[Raw data Boundary: Start]

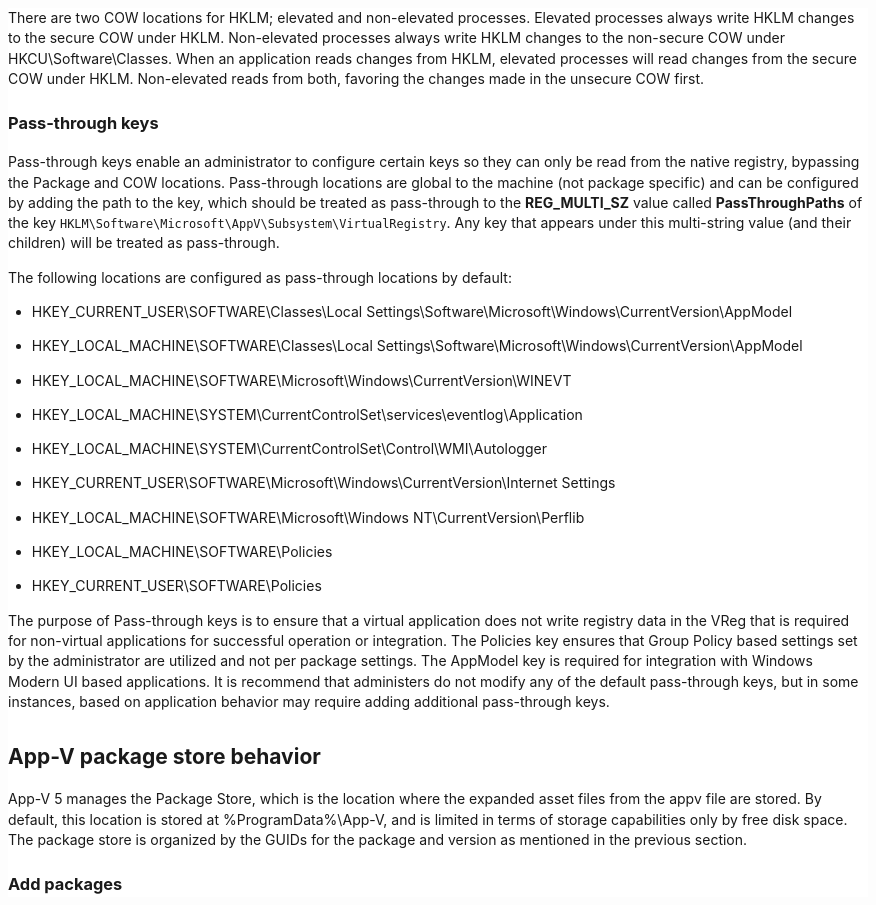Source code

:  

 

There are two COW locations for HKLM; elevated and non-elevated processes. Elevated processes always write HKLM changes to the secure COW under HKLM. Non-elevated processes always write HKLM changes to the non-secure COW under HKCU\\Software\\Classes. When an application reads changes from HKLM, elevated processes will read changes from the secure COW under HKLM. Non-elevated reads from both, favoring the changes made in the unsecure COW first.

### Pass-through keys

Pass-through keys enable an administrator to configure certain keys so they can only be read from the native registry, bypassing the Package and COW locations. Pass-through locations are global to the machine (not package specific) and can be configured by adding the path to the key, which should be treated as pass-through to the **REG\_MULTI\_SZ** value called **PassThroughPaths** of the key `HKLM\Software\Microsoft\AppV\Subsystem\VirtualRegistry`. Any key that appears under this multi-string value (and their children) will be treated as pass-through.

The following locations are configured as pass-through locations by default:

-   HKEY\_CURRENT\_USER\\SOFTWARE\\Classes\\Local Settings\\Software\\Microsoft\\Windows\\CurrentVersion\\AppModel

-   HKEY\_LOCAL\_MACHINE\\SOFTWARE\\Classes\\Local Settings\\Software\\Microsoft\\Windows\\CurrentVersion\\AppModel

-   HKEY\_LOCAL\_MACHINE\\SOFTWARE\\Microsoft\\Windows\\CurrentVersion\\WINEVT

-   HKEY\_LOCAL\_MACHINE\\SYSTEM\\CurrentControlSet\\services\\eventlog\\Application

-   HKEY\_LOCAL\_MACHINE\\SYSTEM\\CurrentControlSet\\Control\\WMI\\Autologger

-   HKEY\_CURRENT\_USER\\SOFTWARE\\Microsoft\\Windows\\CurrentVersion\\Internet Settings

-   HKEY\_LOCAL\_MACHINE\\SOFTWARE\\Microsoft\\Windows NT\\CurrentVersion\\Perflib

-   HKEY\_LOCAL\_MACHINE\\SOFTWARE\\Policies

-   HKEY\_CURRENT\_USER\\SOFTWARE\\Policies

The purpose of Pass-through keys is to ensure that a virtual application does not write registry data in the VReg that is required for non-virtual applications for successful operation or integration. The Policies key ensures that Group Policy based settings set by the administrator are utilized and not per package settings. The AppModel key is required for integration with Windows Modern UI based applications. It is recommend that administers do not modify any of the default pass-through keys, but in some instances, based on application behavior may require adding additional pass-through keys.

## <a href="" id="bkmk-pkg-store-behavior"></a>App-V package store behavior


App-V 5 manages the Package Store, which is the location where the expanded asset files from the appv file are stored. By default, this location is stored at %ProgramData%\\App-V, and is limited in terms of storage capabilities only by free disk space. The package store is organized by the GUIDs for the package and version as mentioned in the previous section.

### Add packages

[Raw data Boundary: End]

-- Exercise aim --
Using the material above, count the lines containing the word "Windows". Reply with the number alone.

-- Task answer --
6